BEGIN EXTRACTED DATA

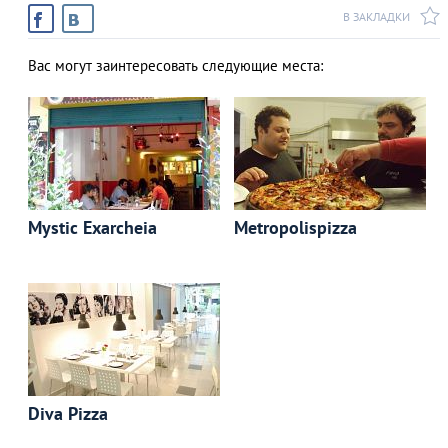
В ЗАКЛАДКИ
Вас могут заинтересовать следующие места:
Mystic Exarcheia
Metropolispizza
Diva Pizza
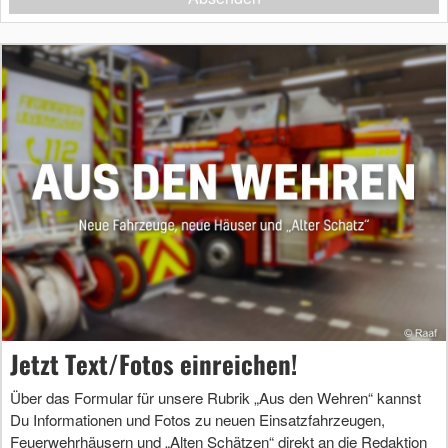
Jetzt Text/Fotos einreichen!
Über das Formular für unsere Rubrik „Aus den Wehren“ kannst
Du Informationen und Fotos zu neuen Einsatzfahrzeugen,
Feuerwehrhäusern und „Alten Schätzen“ direkt an die Redaktion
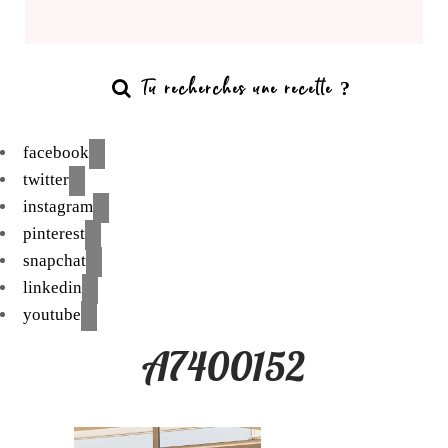
facebook
twitter
instagram
pinterest
snapchat
linkedin
youtube
A7400152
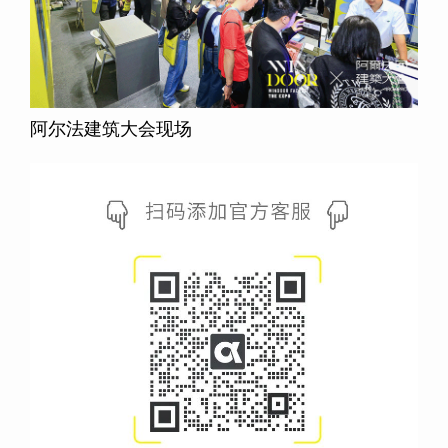
阿尔法建筑大会现场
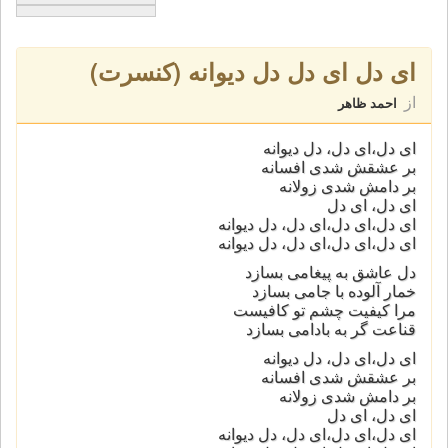
ای دل ای دل دل دیوانه (کنسرت)
از
احمد ظاهر
ای دل،ای دل، دل دیوانه
بر عشقش شدی افسانه
بر دامش شدی زولانه
ای دل، ای دل
ای دل،ای دل،ای دل، دل دیوانه
ای دل،ای دل،ای دل، دل دیوانه
دل عاشق به پیغامی بسازد
خمار آلوده با جامی بسازد
مرا کیفیت چشم تو کافیست
قناعت گر به بادامی بسازد
ای دل،ای دل، دل دیوانه
بر عشقش شدی افسانه
بر دامش شدی زولانه
ای دل، ای دل
ای دل،ای دل،ای دل، دل دیوانه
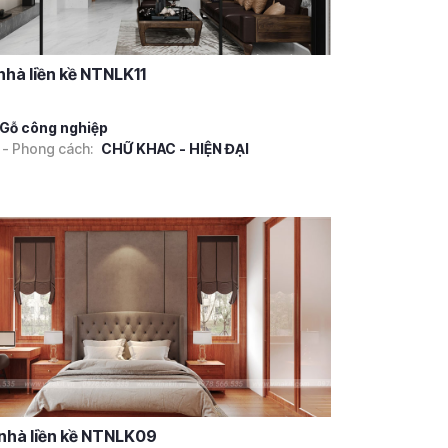
 nhà liền kề NTNLK11
Gỗ công nghiệp
 - Phong cách:
CHỮ KHAC - HIỆN ĐẠI
 nhà liền kề NTNLK09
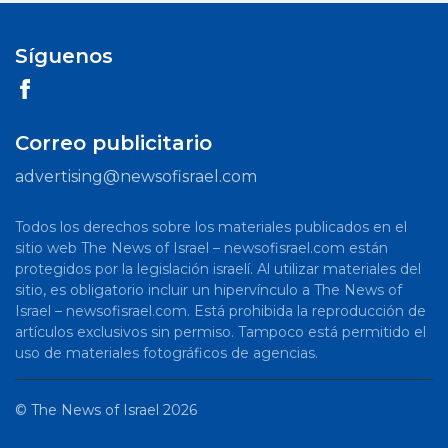
Síguenos
Correo publicitario
advertising@newsofisrael.com
Todos los derechos sobre los materiales publicados en el
sitio web The News of Israel – newsofisrael.com están
protegidos por la legislación israelí. Al utilizar materiales del
sitio, es obligatorio incluir un hipervínculo a The News of
Israel – newsofisrael.com. Está prohibida la reproducción de
artículos exclusivos sin permiso. Tampoco está permitido el
uso de materiales fotográficos de agencias.
©
The News of Israel
2026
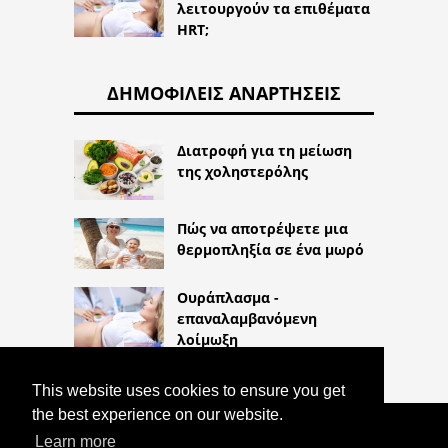
λειτουργούν τα επιθέματα
HRT;
ΔΗΜΟΦΙΛΕΊΣ ΑΝΑΡΤΉΣΕΙΣ
Διατροφή για τη μείωση
της χοληστερόλης
Πώς να αποτρέψετε μια
θερμοπληξία σε ένα μωρό
Ουράπλασμα -
επαναλαμβανόμενη
λοίμωξη
This website uses cookies to ensure you get
the best experience on our website.
COPYRIGHT 2026
Learn more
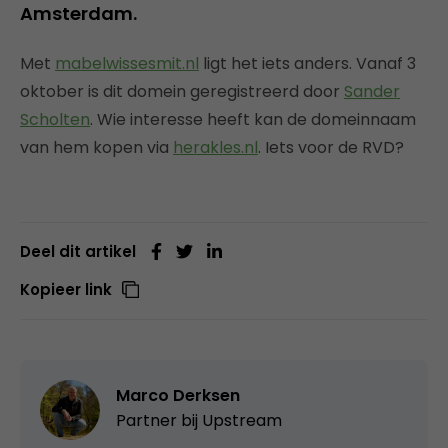
Amsterdam.
Met
mabelwissesmit.nl
ligt het iets anders. Vanaf 3
oktober is dit domein geregistreerd door
Sander
Scholten
. Wie interesse heeft kan de domeinnaam
van hem kopen via
herakles.nl
. Iets voor de RVD?
Deel dit artikel
Kopieer link
Marco Derksen
Partner bij
Upstream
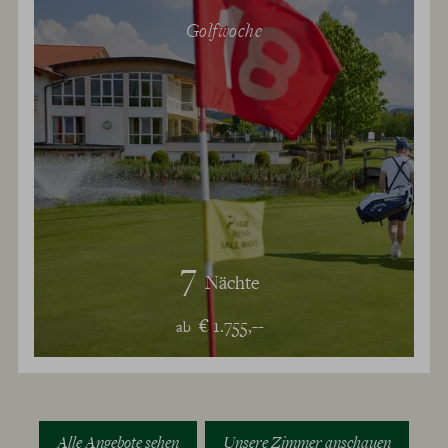
Golfwoche
7
Nächte
€ 1.755,--
ab
Alle Angebote sehen
Unsere Zimmer anschauen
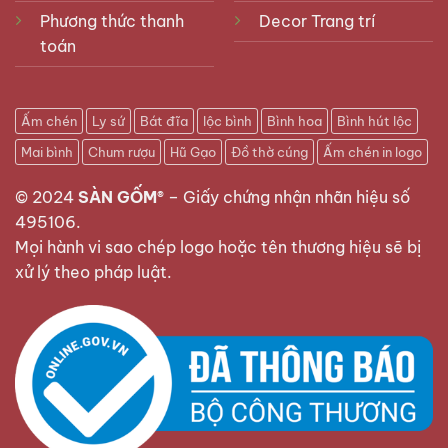
Phương thức thanh
Decor Trang trí
toán
Ấm chén
Ly sứ
Bát đĩa
lộc bình
Bình hoa
Bình hút lộc
Mai bình
Chum rượu
Hũ Gạo
Đồ thờ cúng
Ấm chén in logo
© 2024
SÀN GỐM®
–
Giấy chứng nhận nhãn hiệu số
495106
.
Mọi hành vi sao chép logo hoặc tên thương hiệu sẽ bị
xử lý theo pháp luật.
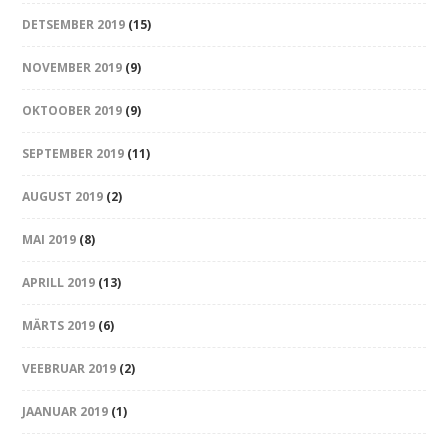
DETSEMBER 2019
(15)
NOVEMBER 2019
(9)
OKTOOBER 2019
(9)
SEPTEMBER 2019
(11)
AUGUST 2019
(2)
MAI 2019
(8)
APRILL 2019
(13)
MÄRTS 2019
(6)
VEEBRUAR 2019
(2)
JAANUAR 2019
(1)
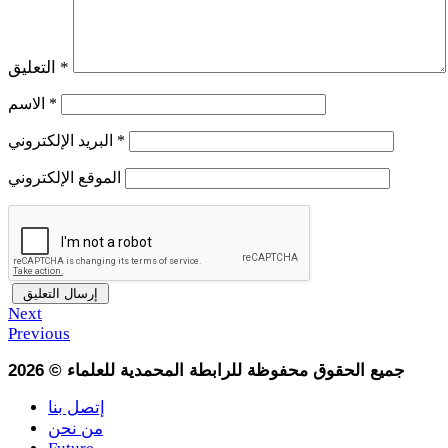
*
التعليق
*
الاسم
*
البريد الإلكتروني
الموقع الإلكتروني
Next
Previous
جميع الحقوق محفوظة للرابطة المحمدية للعلماء
©
2026
إتصل بنا
من نحن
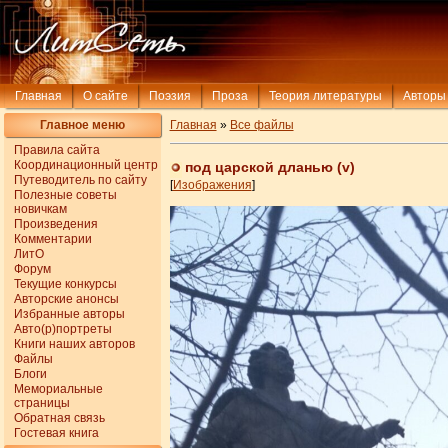
Главная
О сайте
Поэзия
Проза
Теория литературы
Авторы
Главное меню
Главная
»
Все файлы
Правила сайта
Координационный центр
под царской дланью (v)
Путеводитель по сайту
[
Изображения
]
Полезные советы
новичкам
Произведения
Комментарии
ЛитО
Форум
Текущие конкурсы
Авторские анонсы
Избранные авторы
Авто(р)портреты
Книги наших авторов
Файлы
Блоги
Мемориальные
страницы
Обратная связь
Гостевая книга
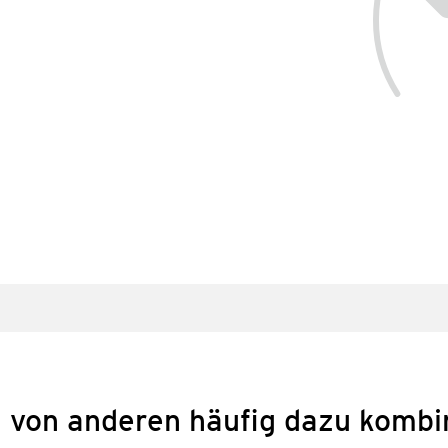
 von anderen häufig dazu kombi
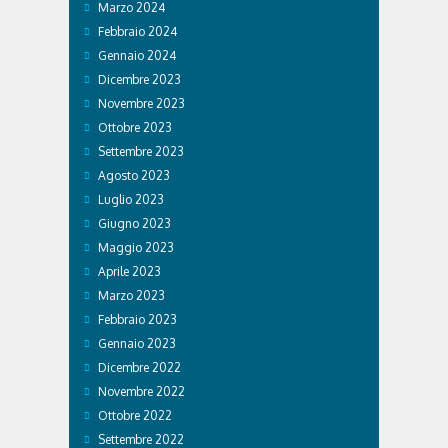
Marzo 2024
Febbraio 2024
Gennaio 2024
Dicembre 2023
Novembre 2023
Ottobre 2023
Settembre 2023
Agosto 2023
Luglio 2023
Giugno 2023
Maggio 2023
Aprile 2023
Marzo 2023
Febbraio 2023
Gennaio 2023
Dicembre 2022
Novembre 2022
Ottobre 2022
Settembre 2022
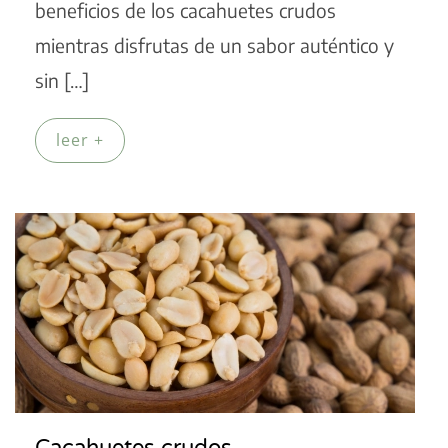
beneficios de los cacahuetes crudos
mientras disfrutas de un sabor auténtico y
sin […]
leer +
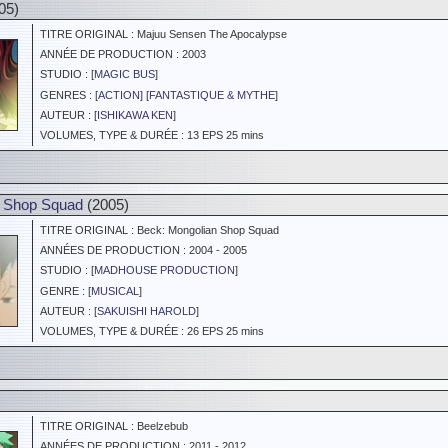
05)
TITRE ORIGINAL : Majuu Sensen The Apocalypse
ANNÉE DE PRODUCTION : 2003
STUDIO : [
MAGIC BUS
]
GENRES : [
ACTION
] [
FANTASTIQUE & MYTHE
]
AUTEUR : [
ISHIKAWA KEN
]
VOLUMES, TYPE & DURÉE : 13 EPS 25 mins
n Shop Squad
(2005)
TITRE ORIGINAL : Beck: Mongolian Shop Squad
ANNÉES DE PRODUCTION : 2004 - 2005
STUDIO : [
MADHOUSE PRODUCTION
]
GENRE : [
MUSICAL
]
AUTEUR : [
SAKUISHI HAROLD
]
VOLUMES, TYPE & DURÉE : 26 EPS 25 mins
TITRE ORIGINAL : Beelzebub
ANNÉES DE PRODUCTION : 2011 - 2012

END EXTRACTED DATA

#### PROBLEM TO WORK ON:
Edit the text of all the entries above so that "Metropolispizza" becomes "Metropolis Pizza", with everything else left as it is. Omit the pictures from your answer.

#### SOLUTION TO THE EXERCISE:
В ЗАКЛАДКИ
Вас могут заинтересовать следующие места:
Mystic Exarcheia
Metropolis Pizza
Diva Pizza
Jetzt Text/Fotos einreichen!
Über das Formular für unsere Rubrik „Aus den Wehren“ kannst
Du Informationen und Fotos zu neuen Einsatzfahrzeugen,
Feuerwehrhäusern und „Alten Schätzen“ direkt an die Redaktion
facebook
twitter
instagram
pinterest
snapchat
linkedin
youtube
A7400152
阿尔法建筑大会现场
ای دل ای دل دل دیوانه (کنسرت)
از
احمد ظاهر
ای دل،ای دل، دل دیوانه
بر عشقش شدی افسانه
بر دامش شدی زولانه
ای دل، ای دل
ای دل،ای دل،ای دل، دل دیوانه
ای دل،ای دل،ای دل، دل دیوانه
دل عاشق به پیغامی بسازد
خمار آلوده با جامی بسازد
مرا کیفیت چشم تو کافیست
قناعت گر به بادامی بسازد
ای دل،ای دل، دل دیوانه
بر عشقش شدی افسانه
بر دامش شدی زولانه
ای دل، ای دل
ای دل،ای دل،ای دل، دل دیوانه
 nhà liền kề NTNLK11
Gỗ công nghiệp
 - Phong cách:
CHỮ KHAC - HIỆN ĐẠI
 nhà liền kề NTNLK09
Síguenos
Correo publicitario
advertising@newsofisrael.com
Todos los derechos sobre los materiales publicados en el
sitio web The News of Israel – newsofisrael.com están
protegidos por la legislación israelí. Al utilizar materiales del
sitio, es obligatorio incluir un hipervínculo a The News of
Israel – newsofisrael.com. Está prohibida la reproducción de
artículos exclusivos sin permiso. Tampoco está permitido el
uso de materiales fotográficos de agencias.
©
The News of Israel
2026
λειτουργούν τα επιθέματα
HRT;
ΔΗΜΟΦΙΛΕΊΣ ΑΝΑΡΤΉΣΕΙΣ
Διατροφή για τη μείωση
της χοληστερόλης
Πώς να αποτρέψετε μια
θερμοπληξία σε ένα μωρό
Ουράπλασμα -
επαναλαμβανόμενη
λοίμωξη
This website uses cookies to ensure you get
the best experience on our website.
COPYRIGHT 2026
Learn more
Amsterdam.
Met
mabelwissesmit.nl
ligt het iets anders. Vanaf 3
oktober is dit domein geregistreerd door
Sander
Scholten
. Wie interesse heeft kan de domeinnaam
van hem kopen via
herakles.nl
. Iets voor de RVD?
Deel dit artikel
Kopieer link
Marco Derksen
Partner bij
Upstream
Golfwoche
7
Nächte
€ 1.755,--
ab
Alle Angebote sehen
Unsere Zimmer anschauen
Phương thức thanh
Decor Trang trí
toán
Ấm chén
Ly sứ
Bát đĩa
lộc bình
Bình hoa
Bình hút lộc
Mai bình
Chum rượu
Hũ Gạo
Đồ thờ cúng
Ấm chén in logo
© 2024
SÀN GỐM®
–
Giấy chứng nhận nhãn hiệu số
495106
.
Mọi hành vi sao chép logo hoặc tên thương hiệu sẽ bị
xử lý theo pháp luật.
DETSEMBER 2019
(15)
NOVEMBER 2019
(9)
OKTOOBER 2019
(9)
SEPTEMBER 2019
(11)
AUGUST 2019
(2)
MAI 2019
(8)
APRILL 2019
(13)
MÄRTS 2019
(6)
VEEBRUAR 2019
(2)
JAANUAR 2019
(1)
*
التعليق
*
الاسم
*
البريد الإلكتروني
الموقع الإلكتروني
Next
Previous
جميع الحقوق محفوظة للرابطة المحمدية للعلماء
©
2026
إتصل بنا
من نحن
Главная
О сайте
Поэзия
Проза
Теория литературы
Авторы
Главное меню
Главная
»
Все файлы
Правила сайта
Координационный центр
под царской дланью (v)
Путеводитель по сайту
[
Изображения
]
Полезные советы
новичкам
Произведения
Комментарии
ЛитО
Форум
Текущие конкурсы
Авторские анонсы
Избранные авторы
Авто(р)портреты
Книги наших авторов
Файлы
Блоги
Мемориальные
страницы
Обратная связь
Гостевая книга
 von anderen häufig dazu kombi
Marzo 2024
Febbraio 2024
Gennaio 2024
Dicembre 2023
Novembre 2023
Ottobre 2023
Settembre 2023
Agosto 2023
Luglio 2023
Giugno 2023
Maggio 2023
Aprile 2023
Marzo 2023
Febbraio 2023
Gennaio 2023
Dicembre 2022
Novembre 2022
Ottobre 2022
Settembre 2022
beneficios de los cacahuetes crudos
mientras disfrutas de un sabor auténtico y
sin […]
leer +
05)
TITRE ORIGINAL : Majuu Sensen The Apocalypse
ANNÉE DE PRODUCTION : 2003
STUDIO : [
MAGIC BUS
]
GENRES : [
ACTION
] [
FANTASTIQUE & MYTHE
]
AUTEUR : [
ISHIKAWA KEN
]
VOLUMES, TYPE & DURÉE : 13 EPS 25 mins
n Shop Squad
(2005)
TITRE ORIGINAL : Beck: Mongolian Shop Squad
ANNÉES DE PRODUCTION : 2004 - 2005
STUDIO : [
MADHOUSE PRODUCTION
]
GENRE : [
MUSICAL
]
AUTEUR : [
SAKUISHI HAROLD
]
VOLUMES, TYPE & DURÉE : 26 EPS 25 mins
TITRE ORIGINAL : Beelzebub
ANNÉES DE PRODUCTION : 2011 - 2012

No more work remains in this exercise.